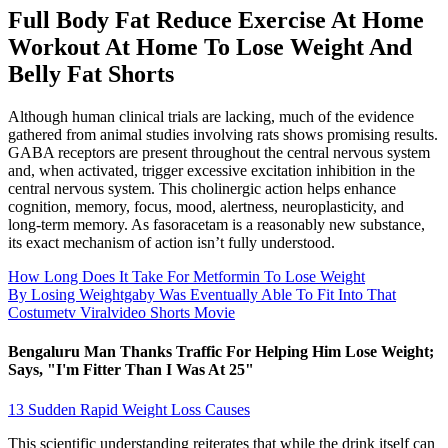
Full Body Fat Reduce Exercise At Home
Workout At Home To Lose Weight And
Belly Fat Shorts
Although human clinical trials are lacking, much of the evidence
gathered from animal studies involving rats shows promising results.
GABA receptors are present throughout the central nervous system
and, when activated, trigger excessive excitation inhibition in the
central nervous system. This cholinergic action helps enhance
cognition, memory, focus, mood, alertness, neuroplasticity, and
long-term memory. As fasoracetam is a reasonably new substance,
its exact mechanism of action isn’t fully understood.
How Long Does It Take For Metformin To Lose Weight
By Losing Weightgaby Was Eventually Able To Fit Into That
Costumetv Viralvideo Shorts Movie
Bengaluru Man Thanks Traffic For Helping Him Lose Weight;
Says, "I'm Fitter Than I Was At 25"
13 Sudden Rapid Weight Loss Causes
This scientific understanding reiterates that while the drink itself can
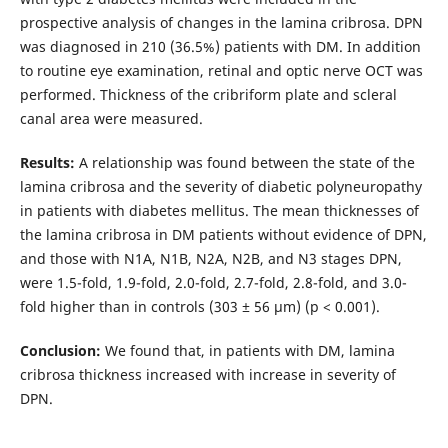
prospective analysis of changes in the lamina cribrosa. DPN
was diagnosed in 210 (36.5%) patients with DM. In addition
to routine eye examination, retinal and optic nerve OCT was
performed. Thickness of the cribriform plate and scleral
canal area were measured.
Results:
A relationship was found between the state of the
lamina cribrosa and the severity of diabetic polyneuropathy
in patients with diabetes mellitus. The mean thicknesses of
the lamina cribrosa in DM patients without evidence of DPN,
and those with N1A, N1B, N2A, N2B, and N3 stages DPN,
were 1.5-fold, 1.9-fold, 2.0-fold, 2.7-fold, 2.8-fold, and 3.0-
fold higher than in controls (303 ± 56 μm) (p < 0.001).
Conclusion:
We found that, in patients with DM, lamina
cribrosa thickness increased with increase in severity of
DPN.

-----

Leaving every picture out, write out exactly the lines from the beginning of the listing above to the line with "GABA receptors are", inclusive.

**TASK RESULT**
Full Body Fat Reduce Exercise At Home
Workout At Home To Lose Weight And
Belly Fat Shorts
Although human clinical trials are lacking, much of the evidence
gathered from animal studies involving rats shows promising results.
GABA receptors are present throughout the central nervous system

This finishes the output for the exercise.